ÇOCUKLARDA DA PAZARTESİ SENDROMU OLUR

Tıpkı yetişkinler üzere çocuklarda da pazartesi sendromu olabileceğini belirten Barış Sezgin kelamlarını şu biçimde sürdürdü:

“Pazartesiden cumaya okula alışan çocuk, yeni bir haftaya başladığında benzeri ahenk meselelerini yaşayabilir. Bu durumda aileler bir daha birinci günlerde sergiledikleri tavrı devam ettirmeli. Ayrıyeten mide bulantısı, karın ağrısı üzere psikosomatik durumlar oluşabilir. Dert bazlı yaşanan bu durumlar kriz haline getirilerek ödüllendirilmemeli. Çocukta ‘karnım ağrırsa okula göndermezler’ algısı oluşmamalı.”

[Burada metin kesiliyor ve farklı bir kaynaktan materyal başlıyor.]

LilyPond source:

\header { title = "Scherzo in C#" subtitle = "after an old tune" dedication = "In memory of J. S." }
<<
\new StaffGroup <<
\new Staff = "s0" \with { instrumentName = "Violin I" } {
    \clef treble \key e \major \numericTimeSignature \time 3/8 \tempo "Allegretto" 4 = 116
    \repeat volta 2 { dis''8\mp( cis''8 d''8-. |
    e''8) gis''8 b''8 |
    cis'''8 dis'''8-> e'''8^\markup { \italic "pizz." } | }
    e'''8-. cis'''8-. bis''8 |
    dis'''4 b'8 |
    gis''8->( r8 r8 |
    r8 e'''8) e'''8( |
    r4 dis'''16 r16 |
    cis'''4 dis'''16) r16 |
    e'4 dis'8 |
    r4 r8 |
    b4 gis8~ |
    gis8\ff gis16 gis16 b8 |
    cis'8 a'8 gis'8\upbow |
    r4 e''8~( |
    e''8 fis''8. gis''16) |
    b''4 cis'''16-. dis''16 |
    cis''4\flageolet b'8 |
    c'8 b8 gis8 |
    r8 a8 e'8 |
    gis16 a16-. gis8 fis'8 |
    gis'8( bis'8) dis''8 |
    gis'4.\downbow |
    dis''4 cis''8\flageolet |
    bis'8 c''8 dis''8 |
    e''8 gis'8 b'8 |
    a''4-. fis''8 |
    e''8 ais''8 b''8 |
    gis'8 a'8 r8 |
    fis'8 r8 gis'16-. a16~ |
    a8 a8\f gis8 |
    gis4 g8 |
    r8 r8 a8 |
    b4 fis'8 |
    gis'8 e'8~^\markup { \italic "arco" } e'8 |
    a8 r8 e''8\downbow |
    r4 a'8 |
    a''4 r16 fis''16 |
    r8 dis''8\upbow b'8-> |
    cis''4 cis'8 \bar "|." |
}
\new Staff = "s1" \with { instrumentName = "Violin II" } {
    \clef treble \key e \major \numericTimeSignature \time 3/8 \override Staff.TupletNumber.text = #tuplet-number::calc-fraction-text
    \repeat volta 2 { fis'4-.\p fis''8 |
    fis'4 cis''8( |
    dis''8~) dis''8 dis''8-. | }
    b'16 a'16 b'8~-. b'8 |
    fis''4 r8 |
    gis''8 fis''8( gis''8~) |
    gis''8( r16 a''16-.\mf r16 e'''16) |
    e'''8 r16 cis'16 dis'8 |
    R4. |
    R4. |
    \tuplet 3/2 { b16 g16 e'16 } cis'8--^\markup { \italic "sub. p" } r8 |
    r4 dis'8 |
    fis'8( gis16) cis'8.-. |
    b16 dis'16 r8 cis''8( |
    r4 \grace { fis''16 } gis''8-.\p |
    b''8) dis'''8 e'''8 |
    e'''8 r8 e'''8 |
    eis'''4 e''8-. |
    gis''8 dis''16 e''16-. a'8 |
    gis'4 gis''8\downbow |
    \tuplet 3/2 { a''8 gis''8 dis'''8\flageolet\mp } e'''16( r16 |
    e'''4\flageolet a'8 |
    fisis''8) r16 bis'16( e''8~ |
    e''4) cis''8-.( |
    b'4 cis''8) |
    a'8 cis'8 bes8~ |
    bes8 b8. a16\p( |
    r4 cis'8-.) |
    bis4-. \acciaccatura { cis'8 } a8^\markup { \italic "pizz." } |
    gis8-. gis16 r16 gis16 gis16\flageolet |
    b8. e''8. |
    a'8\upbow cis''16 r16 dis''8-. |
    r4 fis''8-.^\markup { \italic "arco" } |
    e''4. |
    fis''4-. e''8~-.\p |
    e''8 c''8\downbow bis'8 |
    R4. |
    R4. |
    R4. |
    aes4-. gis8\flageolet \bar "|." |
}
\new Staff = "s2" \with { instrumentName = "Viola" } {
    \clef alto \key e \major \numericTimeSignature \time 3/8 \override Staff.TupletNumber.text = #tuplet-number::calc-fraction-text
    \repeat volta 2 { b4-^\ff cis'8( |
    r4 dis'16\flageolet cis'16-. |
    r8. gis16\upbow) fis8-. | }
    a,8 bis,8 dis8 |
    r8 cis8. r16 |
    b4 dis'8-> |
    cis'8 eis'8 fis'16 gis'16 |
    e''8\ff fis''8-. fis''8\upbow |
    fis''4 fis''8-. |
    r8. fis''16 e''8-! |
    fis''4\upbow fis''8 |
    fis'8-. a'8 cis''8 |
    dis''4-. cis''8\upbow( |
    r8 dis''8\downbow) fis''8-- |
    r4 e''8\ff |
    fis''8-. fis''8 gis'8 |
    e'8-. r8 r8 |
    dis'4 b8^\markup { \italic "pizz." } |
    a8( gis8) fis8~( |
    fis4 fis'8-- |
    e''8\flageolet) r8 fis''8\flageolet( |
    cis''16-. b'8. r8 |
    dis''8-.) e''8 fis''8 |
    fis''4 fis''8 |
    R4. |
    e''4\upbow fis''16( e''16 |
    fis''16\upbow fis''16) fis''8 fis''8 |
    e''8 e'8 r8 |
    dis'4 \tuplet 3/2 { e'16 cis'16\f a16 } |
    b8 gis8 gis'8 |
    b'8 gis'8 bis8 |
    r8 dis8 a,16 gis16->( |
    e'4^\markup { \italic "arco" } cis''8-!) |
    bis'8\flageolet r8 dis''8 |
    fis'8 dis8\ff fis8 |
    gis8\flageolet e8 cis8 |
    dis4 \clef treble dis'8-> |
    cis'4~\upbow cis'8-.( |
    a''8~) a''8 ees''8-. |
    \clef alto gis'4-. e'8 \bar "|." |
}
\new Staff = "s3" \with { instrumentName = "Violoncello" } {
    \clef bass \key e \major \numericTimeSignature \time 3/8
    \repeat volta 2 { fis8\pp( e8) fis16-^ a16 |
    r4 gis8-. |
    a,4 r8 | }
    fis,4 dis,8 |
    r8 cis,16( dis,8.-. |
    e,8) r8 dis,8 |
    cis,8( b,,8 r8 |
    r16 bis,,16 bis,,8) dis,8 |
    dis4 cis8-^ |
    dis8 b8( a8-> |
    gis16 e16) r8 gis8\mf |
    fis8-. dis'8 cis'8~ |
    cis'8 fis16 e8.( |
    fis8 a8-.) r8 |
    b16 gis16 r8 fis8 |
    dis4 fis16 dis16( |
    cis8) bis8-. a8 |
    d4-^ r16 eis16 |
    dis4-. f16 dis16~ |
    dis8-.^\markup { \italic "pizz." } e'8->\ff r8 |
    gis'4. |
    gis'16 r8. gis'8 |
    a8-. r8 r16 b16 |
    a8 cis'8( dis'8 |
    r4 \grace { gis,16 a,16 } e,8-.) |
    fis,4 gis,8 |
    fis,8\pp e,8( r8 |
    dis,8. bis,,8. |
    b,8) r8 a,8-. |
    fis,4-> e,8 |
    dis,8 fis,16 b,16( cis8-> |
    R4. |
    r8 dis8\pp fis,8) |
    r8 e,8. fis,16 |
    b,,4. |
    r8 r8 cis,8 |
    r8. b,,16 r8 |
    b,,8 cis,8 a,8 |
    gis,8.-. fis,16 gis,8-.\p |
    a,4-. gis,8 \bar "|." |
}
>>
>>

ÖĞRETMENLER MÜZİĞİN VE OYUNUN GÜCÜNDEN YARARLANMALI

Öğretmenlerin de en kısa vakitte öğrencilerle itimat bağı kurması gerektiğini belirten Sezgin “Çocuğun en önemli işi oyundur. Çocuklara çokça oyun oynatarak okula ahenk süreci kolaylaştırılabilir. Öğretmenler bilgi vermenin yanı sıra birinci vakit içinderda çocukların hislerine ulaşmalı. Öğrencilerin okulu sevmelerini sağlamak değerli. Öğretmenler kesinlikle çocukların ismini öğrenmeli. Bir çocuğa ismiyle hitap etmek, onu kabul etmek ve birey olarak algılamak manasına gelir. Müziğin ve fotoğrafın gücünden yararlanarak çocukları motive etmek tesirli bir prosedürdür. Derslerde bol ölçüde müzikler çalıp, fotoğraflar çizdirebilir. Çocuklara küçük sürprizler hazırlayıp, gün sonunda takdir edebilirler. Ayrıyeten sınıf kuralları çocuklarla birlikte belirlenmeli ve tutarlılık sağlanmalı. Kendi fikirleri de kurallara dahil edildiğinde çocuklar kurallara daha epeyce ahenk sağlıyor” diyerek öğretmenlere tekliflerde bulundu.